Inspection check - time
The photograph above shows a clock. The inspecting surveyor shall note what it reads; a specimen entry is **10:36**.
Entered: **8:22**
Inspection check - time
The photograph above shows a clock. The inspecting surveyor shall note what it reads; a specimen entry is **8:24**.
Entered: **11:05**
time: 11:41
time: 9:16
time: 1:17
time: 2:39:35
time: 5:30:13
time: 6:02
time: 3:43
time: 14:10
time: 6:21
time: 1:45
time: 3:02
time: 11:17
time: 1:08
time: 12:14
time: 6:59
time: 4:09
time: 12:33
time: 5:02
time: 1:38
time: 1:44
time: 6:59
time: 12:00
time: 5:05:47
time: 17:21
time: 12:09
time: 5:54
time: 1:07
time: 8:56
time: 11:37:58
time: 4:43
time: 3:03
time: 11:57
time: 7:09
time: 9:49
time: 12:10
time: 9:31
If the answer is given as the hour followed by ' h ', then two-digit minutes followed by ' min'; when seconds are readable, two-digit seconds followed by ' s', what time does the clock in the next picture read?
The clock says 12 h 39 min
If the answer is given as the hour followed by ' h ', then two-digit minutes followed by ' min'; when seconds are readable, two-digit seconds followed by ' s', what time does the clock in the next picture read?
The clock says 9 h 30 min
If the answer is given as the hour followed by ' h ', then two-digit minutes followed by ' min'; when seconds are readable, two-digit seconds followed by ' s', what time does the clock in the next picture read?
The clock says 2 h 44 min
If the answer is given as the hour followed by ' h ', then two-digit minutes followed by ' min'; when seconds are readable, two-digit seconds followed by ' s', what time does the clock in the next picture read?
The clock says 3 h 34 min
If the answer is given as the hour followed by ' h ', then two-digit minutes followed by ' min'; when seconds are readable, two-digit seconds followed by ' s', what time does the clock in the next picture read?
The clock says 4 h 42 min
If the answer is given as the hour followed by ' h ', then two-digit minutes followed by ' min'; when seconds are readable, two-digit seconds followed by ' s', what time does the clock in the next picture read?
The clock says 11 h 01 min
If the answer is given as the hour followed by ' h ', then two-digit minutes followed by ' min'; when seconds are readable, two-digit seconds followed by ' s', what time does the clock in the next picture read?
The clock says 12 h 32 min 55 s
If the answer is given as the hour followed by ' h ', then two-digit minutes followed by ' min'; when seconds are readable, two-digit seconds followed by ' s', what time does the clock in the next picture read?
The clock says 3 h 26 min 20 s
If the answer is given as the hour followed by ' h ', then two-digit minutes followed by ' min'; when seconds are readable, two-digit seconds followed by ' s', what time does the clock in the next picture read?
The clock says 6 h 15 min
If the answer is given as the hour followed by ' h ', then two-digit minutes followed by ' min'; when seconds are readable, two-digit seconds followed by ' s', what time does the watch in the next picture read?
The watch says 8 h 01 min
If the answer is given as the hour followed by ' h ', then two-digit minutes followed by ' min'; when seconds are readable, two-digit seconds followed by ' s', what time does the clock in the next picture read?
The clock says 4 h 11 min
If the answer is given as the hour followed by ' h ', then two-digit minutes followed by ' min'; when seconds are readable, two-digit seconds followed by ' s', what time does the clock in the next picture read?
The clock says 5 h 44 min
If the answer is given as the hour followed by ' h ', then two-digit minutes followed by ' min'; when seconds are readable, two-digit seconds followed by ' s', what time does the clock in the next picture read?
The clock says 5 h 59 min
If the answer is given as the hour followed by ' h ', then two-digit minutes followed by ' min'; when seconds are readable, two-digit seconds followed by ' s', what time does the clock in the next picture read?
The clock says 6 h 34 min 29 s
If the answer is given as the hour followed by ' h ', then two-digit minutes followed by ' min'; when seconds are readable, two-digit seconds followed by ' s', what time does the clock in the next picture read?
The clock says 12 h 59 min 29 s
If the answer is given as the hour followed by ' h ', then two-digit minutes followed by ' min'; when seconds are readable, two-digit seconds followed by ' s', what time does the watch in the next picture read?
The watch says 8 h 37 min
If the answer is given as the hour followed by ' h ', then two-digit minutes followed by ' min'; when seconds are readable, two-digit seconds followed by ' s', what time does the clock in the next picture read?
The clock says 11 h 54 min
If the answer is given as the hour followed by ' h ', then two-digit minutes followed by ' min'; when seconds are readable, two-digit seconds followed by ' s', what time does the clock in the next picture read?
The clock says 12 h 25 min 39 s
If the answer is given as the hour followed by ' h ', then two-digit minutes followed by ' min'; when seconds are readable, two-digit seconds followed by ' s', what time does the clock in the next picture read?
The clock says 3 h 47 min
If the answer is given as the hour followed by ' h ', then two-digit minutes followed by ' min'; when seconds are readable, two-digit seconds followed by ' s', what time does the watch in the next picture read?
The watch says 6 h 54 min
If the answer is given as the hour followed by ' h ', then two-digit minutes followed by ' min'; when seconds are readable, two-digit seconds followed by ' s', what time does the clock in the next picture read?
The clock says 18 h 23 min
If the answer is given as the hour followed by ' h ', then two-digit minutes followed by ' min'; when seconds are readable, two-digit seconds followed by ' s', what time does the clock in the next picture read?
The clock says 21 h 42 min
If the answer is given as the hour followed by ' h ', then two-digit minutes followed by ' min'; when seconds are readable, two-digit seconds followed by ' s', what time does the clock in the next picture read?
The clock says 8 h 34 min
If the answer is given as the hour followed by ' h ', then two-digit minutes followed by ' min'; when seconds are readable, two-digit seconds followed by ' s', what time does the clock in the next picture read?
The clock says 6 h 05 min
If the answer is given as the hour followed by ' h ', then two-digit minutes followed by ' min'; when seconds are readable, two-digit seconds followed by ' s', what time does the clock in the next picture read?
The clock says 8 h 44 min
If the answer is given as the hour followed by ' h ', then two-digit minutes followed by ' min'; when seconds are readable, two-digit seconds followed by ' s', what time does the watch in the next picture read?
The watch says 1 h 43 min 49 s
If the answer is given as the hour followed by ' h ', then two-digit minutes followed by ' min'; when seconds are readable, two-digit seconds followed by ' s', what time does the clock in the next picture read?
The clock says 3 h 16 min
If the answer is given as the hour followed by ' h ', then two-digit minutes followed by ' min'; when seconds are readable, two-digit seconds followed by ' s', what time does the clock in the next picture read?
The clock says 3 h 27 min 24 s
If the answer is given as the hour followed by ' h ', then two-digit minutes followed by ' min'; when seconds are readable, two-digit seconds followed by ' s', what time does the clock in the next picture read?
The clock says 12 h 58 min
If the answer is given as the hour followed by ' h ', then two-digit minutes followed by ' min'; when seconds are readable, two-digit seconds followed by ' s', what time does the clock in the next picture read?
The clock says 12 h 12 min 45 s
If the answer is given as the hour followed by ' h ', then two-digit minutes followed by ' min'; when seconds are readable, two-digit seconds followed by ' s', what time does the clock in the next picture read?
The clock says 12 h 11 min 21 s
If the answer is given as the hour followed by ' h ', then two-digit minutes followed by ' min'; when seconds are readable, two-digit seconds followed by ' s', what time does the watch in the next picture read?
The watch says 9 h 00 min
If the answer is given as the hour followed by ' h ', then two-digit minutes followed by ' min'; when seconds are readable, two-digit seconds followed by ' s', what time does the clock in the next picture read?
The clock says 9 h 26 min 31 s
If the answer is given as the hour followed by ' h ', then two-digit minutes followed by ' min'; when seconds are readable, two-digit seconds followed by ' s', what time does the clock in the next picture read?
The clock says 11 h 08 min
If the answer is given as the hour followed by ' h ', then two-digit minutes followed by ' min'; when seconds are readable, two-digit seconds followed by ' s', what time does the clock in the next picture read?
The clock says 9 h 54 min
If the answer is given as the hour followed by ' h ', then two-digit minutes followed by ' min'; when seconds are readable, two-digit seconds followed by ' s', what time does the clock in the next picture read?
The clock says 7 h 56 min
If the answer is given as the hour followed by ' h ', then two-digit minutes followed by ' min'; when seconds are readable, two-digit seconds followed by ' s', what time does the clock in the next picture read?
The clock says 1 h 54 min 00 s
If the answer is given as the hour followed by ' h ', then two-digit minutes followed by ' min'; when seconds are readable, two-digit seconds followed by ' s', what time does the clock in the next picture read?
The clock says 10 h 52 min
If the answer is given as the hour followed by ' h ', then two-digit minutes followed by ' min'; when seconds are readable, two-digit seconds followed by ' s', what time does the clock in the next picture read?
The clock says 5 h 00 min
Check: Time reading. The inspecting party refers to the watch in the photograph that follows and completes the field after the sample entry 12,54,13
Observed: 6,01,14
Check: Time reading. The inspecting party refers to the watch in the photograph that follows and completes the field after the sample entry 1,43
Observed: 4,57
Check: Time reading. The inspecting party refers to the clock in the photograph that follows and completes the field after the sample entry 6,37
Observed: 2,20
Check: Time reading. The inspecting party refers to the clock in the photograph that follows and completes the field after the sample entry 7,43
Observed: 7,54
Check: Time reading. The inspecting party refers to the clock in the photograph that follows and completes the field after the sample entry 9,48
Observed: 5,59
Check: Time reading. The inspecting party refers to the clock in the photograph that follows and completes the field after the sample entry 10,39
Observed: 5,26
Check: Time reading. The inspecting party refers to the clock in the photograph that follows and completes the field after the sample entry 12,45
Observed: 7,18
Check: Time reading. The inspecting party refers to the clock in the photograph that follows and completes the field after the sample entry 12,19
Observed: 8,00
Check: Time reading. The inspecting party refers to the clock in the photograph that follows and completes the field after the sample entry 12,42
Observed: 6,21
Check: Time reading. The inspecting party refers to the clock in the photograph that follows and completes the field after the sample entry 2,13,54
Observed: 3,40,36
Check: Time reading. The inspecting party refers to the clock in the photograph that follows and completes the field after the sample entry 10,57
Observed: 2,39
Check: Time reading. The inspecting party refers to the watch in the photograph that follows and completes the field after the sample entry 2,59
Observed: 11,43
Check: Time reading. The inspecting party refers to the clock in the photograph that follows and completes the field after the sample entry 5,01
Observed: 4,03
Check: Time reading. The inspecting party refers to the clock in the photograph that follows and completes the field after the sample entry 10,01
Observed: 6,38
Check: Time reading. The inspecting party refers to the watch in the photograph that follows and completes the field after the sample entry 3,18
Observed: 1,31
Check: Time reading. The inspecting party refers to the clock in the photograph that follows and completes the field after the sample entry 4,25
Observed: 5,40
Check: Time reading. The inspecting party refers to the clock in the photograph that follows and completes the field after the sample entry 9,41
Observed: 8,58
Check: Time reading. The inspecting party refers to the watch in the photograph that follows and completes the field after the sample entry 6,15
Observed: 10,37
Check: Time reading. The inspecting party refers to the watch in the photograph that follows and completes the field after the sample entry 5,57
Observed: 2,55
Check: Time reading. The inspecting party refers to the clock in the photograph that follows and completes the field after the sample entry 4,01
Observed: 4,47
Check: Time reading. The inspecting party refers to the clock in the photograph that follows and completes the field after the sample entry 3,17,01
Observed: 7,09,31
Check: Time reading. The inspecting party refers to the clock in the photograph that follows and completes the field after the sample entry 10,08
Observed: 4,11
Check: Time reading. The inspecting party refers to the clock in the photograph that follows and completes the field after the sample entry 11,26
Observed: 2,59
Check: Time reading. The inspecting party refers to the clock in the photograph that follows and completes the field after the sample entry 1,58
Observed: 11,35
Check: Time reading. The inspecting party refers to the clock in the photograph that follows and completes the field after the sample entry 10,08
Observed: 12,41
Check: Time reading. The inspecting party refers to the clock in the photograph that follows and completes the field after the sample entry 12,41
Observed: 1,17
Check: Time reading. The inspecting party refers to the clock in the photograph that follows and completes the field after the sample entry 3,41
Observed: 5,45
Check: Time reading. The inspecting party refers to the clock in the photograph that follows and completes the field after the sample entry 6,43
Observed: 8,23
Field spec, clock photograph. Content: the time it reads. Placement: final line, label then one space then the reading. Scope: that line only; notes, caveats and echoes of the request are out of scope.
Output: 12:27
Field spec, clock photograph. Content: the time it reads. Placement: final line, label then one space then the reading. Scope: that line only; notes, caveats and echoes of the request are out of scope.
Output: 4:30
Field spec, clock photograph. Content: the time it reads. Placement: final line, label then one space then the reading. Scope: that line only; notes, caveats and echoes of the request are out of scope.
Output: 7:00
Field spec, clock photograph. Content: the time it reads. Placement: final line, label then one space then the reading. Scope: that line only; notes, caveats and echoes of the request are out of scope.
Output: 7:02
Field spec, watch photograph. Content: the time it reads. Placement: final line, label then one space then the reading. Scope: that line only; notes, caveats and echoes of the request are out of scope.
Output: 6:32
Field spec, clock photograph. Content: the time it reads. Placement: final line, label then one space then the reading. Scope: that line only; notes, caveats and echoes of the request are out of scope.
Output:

▸ Aim of the exercise
Please convert the records, from the start through the line that contains "The clock says 3 h 34 min", into a JSON list of strings, one string per line with blank lines left out.

▸ Solution for this task
[
  "Inspection check - time",
  "The photograph above shows a clock. The inspecting surveyor shall note what it reads; a specimen entry is **10:36**.",
  "Entered: **8:22**",
  "Inspection check - time",
  "The photograph above shows a clock. The inspecting surveyor shall note what it reads; a specimen entry is **8:24**.",
  "Entered: **11:05**",
  "time: 11:41",
  "time: 9:16",
  "time: 1:17",
  "time: 2:39:35",
  "time: 5:30:13",
  "time: 6:02",
  "time: 3:43",
  "time: 14:10",
  "time: 6:21",
  "time: 1:45",
  "time: 3:02",
  "time: 11:17",
  "time: 1:08",
  "time: 12:14",
  "time: 6:59",
  "time: 4:09",
  "time: 12:33",
  "time: 5:02",
  "time: 1:38",
  "time: 1:44",
  "time: 6:59",
  "time: 12:00",
  "time: 5:05:47",
  "time: 17:21",
  "time: 12:09",
  "time: 5:54",
  "time: 1:07",
  "time: 8:56",
  "time: 11:37:58",
  "time: 4:43",
  "time: 3:03",
  "time: 11:57",
  "time: 7:09",
  "time: 9:49",
  "time: 12:10",
  "time: 9:31",
  "If the answer is given as the hour followed by ' h ', then two-digit minutes followed by ' min'; when seconds are readable, two-digit seconds followed by ' s', what time does the clock in the next picture read?",
  "The clock says 12 h 39 min",
  "If the answer is given as the hour followed by ' h ', then two-digit minutes followed by ' min'; when seconds are readable, two-digit seconds followed by ' s', what time does the clock in the next picture read?",
  "The clock says 9 h 30 min",
  "If the answer is given as the hour followed by ' h ', then two-digit minutes followed by ' min'; when seconds are readable, two-digit seconds followed by ' s', what time does the clock in the next picture read?",
  "The clock says 2 h 44 min",
  "If the answer is given as the hour followed by ' h ', then two-digit minutes followed by ' min'; when seconds are readable, two-digit seconds followed by ' s', what time does the clock in the next picture read?",
  "The clock says 3 h 34 min"
]